TASK OBJECTIVE
Go through the entries and count the lines with the string "pixels" in them. Give only that number.

==== EXCERPTED RECORDS

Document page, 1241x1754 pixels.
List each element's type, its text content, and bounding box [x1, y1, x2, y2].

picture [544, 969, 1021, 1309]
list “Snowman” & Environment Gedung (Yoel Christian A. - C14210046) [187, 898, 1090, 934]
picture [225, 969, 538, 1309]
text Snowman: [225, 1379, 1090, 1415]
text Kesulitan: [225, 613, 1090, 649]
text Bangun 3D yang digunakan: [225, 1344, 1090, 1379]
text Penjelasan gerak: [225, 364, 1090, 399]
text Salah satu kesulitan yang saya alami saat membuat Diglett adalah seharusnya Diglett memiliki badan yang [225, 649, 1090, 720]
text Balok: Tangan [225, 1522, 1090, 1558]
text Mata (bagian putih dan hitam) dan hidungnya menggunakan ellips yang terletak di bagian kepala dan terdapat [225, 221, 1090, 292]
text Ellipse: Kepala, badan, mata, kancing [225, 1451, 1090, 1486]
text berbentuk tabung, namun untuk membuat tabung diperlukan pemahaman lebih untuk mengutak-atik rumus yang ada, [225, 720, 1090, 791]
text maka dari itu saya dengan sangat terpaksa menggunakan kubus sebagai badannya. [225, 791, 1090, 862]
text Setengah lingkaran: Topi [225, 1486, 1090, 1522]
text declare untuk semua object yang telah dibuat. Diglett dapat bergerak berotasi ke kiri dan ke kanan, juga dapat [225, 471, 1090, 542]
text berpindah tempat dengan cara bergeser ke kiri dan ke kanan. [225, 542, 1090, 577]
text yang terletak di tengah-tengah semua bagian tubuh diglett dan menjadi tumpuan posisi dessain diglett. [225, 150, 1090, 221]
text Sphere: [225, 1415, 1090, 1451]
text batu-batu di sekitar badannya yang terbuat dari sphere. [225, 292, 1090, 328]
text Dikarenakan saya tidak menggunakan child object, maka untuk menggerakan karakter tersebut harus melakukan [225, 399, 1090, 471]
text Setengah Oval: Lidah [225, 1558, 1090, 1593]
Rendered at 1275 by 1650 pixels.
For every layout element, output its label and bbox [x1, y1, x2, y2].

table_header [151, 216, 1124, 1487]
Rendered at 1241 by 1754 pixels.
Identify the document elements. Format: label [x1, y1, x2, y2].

========

RESPONSE BOX
3